For Mike McGonigle, it's a sticker on his car that gives him away as a Grateful Dead enthusiast.
"There are Deadheads amongst us everywhere," he says. "I constantly get people waving at me, I see other Deadhead stickers, and it's kind of a community of people that when you recognize it, you have a connection with those people."
In the 1970s and 1980s especially, there was a vibrant community of Grateful Dead followers here in Kansas City. They used to follow the band's tour route: going to shows, trading sandwiches for back-rubs, sleeping in cars and otherwise living the hippie dream.
Most of them have settled into mainstream society since those days, but this summer's 50th anniversary reunion shows have brought members of that community out of the woodwork — and back into contact with each other.
In honor of what's shaping up to be the unofficial Summer of the Dead nationwide, we reached out to Kansas City Deadheads, asking them to help us paint a picture of the Midwest from the vantage point of that tour route.
First off, the term 'Deadhead' is one that not all of our respondents embraced.
Hampton Stevens, a freelance writer, says that just as a rich person is always someone with more money than you, a Deadhead is always someone who takes that musical obsession a little bit further than you do. From his point of view, the term also carries some undesirable baggage, relating to living in a bus and maybe not bathing very frequently.
But McGonigle is fine with being called a Deadhead. To him, a Deadhead is anyone who loves and appreciates the music.
"Whether they were the hippie on the VW Microbus with hair down to their waist, or whether they were a clean-cut businessman, they were all Deadheads if they enjoyed the music," he says. "And that's what it's all about for me."
In 1979 alone, the Grateful Dead played four shows in Kansas City. "We were just lucky in Kansas City in 1979," says Mike McGonigle.
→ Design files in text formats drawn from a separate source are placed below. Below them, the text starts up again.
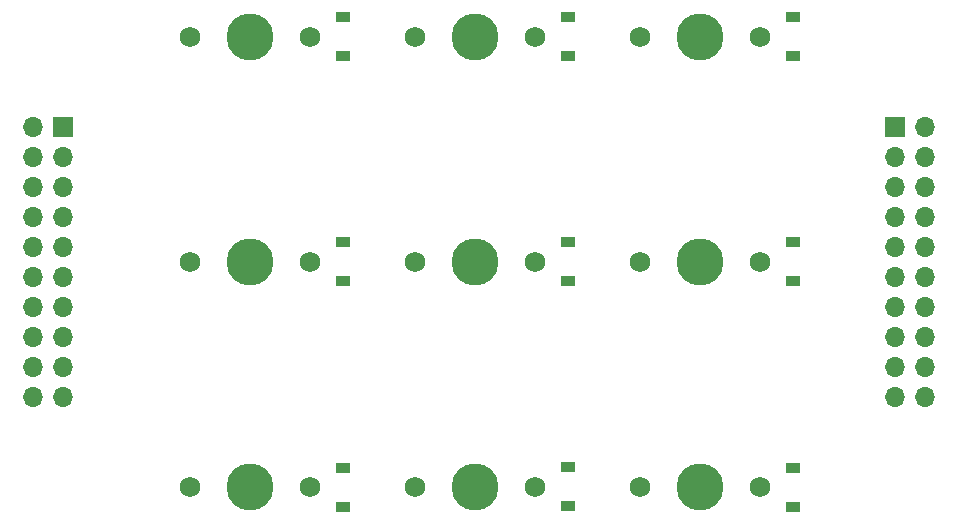
<source format=gts>
%TF.GenerationSoftware,KiCad,Pcbnew,(6.0.9)*%
%TF.CreationDate,2023-03-10T16:46:27-06:00*%
%TF.ProjectId,Programmable Keys,50726f67-7261-46d6-9d61-626c65204b65,rev?*%
%TF.SameCoordinates,Original*%
%TF.FileFunction,Soldermask,Top*%
%TF.FilePolarity,Negative*%
%FSLAX46Y46*%
G04 Gerber Fmt 4.6, Leading zero omitted, Abs format (unit mm)*
G04 Created by KiCad (PCBNEW (6.0.9)) date 2023-03-10 16:46:27*
%MOMM*%
%LPD*%
G01*
G04 APERTURE LIST*
%ADD10C,1.750000*%
%ADD11C,3.987800*%
%ADD12R,1.200000X0.900000*%
%ADD13R,1.700000X1.700000*%
%ADD14O,1.700000X1.700000*%
G04 APERTURE END LIST*
D10*
%TO.C,MX8*%
X181451250Y-100012500D03*
D11*
X186531250Y-100012500D03*
D10*
X191611250Y-100012500D03*
%TD*%
D12*
%TO.C,D3*%
X175418750Y-101725000D03*
X175418750Y-98425000D03*
%TD*%
%TO.C,D9*%
X213518750Y-101725000D03*
X213518750Y-98425000D03*
%TD*%
%TO.C,D1*%
X175418750Y-63562500D03*
X175418750Y-60262500D03*
%TD*%
D13*
%TO.C,J2*%
X222156250Y-69537500D03*
D14*
X224696250Y-69537500D03*
X222156250Y-72077500D03*
X224696250Y-72077500D03*
X222156250Y-74617500D03*
X224696250Y-74617500D03*
X222156250Y-77157500D03*
X224696250Y-77157500D03*
X222156250Y-79697500D03*
X224696250Y-79697500D03*
X222156250Y-82237500D03*
X224696250Y-82237500D03*
X222156250Y-84777500D03*
X224696250Y-84777500D03*
X222156250Y-87317500D03*
X224696250Y-87317500D03*
X222156250Y-89857500D03*
X224696250Y-89857500D03*
X222156250Y-92397500D03*
X224696250Y-92397500D03*
%TD*%
D11*
%TO.C,MX1*%
X167481250Y-61912500D03*
D10*
X162401250Y-61912500D03*
X172561250Y-61912500D03*
%TD*%
D12*
%TO.C,D4*%
X194468750Y-63562500D03*
X194468750Y-60262500D03*
%TD*%
%TO.C,D5*%
X194468750Y-82612500D03*
X194468750Y-79312500D03*
%TD*%
%TO.C,D6*%
X194468750Y-101662500D03*
X194468750Y-98362500D03*
%TD*%
D11*
%TO.C,MX9*%
X205581250Y-100012500D03*
D10*
X200501250Y-100012500D03*
X210661250Y-100012500D03*
%TD*%
D11*
%TO.C,MX4*%
X167481250Y-80962500D03*
D10*
X162401250Y-80962500D03*
X172561250Y-80962500D03*
%TD*%
D11*
%TO.C,MX3*%
X205581250Y-61912500D03*
D10*
X210661250Y-61912500D03*
X200501250Y-61912500D03*
%TD*%
D12*
%TO.C,D8*%
X213518750Y-82612500D03*
X213518750Y-79312500D03*
%TD*%
D13*
%TO.C,J1*%
X151675000Y-69512500D03*
D14*
X149135000Y-69512500D03*
X151675000Y-72052500D03*
X149135000Y-72052500D03*
X151675000Y-74592500D03*
X149135000Y-74592500D03*
X151675000Y-77132500D03*
X149135000Y-77132500D03*
X151675000Y-79672500D03*
X149135000Y-79672500D03*
X151675000Y-82212500D03*
X149135000Y-82212500D03*
X151675000Y-84752500D03*
X149135000Y-84752500D03*
X151675000Y-87292500D03*
X149135000Y-87292500D03*
X151675000Y-89832500D03*
X149135000Y-89832500D03*
X151675000Y-92372500D03*
X149135000Y-92372500D03*
%TD*%
D12*
%TO.C,D7*%
X213518750Y-63562500D03*
X213518750Y-60262500D03*
%TD*%
D10*
%TO.C,MX7*%
X172561250Y-100012500D03*
D11*
X167481250Y-100012500D03*
D10*
X162401250Y-100012500D03*
%TD*%
%TO.C,MX2*%
X191611250Y-61912500D03*
D11*
X186531250Y-61912500D03*
D10*
X181451250Y-61912500D03*
%TD*%
D11*
%TO.C,MX6*%
X205581250Y-80962500D03*
D10*
X200501250Y-80962500D03*
X210661250Y-80962500D03*
%TD*%
%TO.C,MX5*%
X191611250Y-80962500D03*
X181451250Y-80962500D03*
D11*
X186531250Y-80962500D03*
%TD*%
D12*
%TO.C,D2*%
X175418750Y-82612500D03*
X175418750Y-79312500D03*
%TD*%
M02*

</source>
There was a show at Starlight in 1985 that a number of local Deadheads remember as especially powerful. The full moon behind the stage set a memorable mood.
"It could be really cool," says Stevens. "I remember one time, maybe, I don't know, Milwaukee to Cincinnati, who knows, but you were kind of on this trail and it was invisible to the rest of the world, so it would be some truck stop or some diner and just for whatever reason at 3 o'clock on a Thursday afternoon the entire place would fill up with people wearing tie-dye and long hair. And you could see the waitresses going, 'What is this?'"
He adds that "the hippie, even as a cultural idiom, was still a little bit strange and frightening to people."
"Well, and it was very surprising," adds McGonigle. "I remember Alpine Valley in East Troy, Wisconsin, which is a town of about 10,000 people maybe? And for three days it became a town of about 60,000 as people moved into town and camped out in farmers' fields. And the local community I think initially reacted as you were talking about — 'What are you guys doing here?' — but then there was kind of an embracement. I think I went to three consecutive summers in Alpine Valley and in the second year it was so much different because the locals caught on, they realized, These people are OK."
Callers from the Kansas City metro also shared their experiences as Deadheads on KCUR's Central Standard.
Beth, who is about to turn 65, is a self-identified hippie who remembers an outdoor show in Des Moines, Iowa in the 1960s. It was pouring rain before the show started, but then the band came out and sang Here Comes the Sun. It stopped raining as if on cue, only to start again when the show was over. The magic of that experience stays with her today.
One caller from Lawrence went to a show at Memorial Hall in Kansas City, Kansas in 1977. He's in a band of his own now, and he wears the jacket he donned that fateful night whenever he performs onstage. The ticket stub is still in the pocket.
And no. We didn't ask about laundering.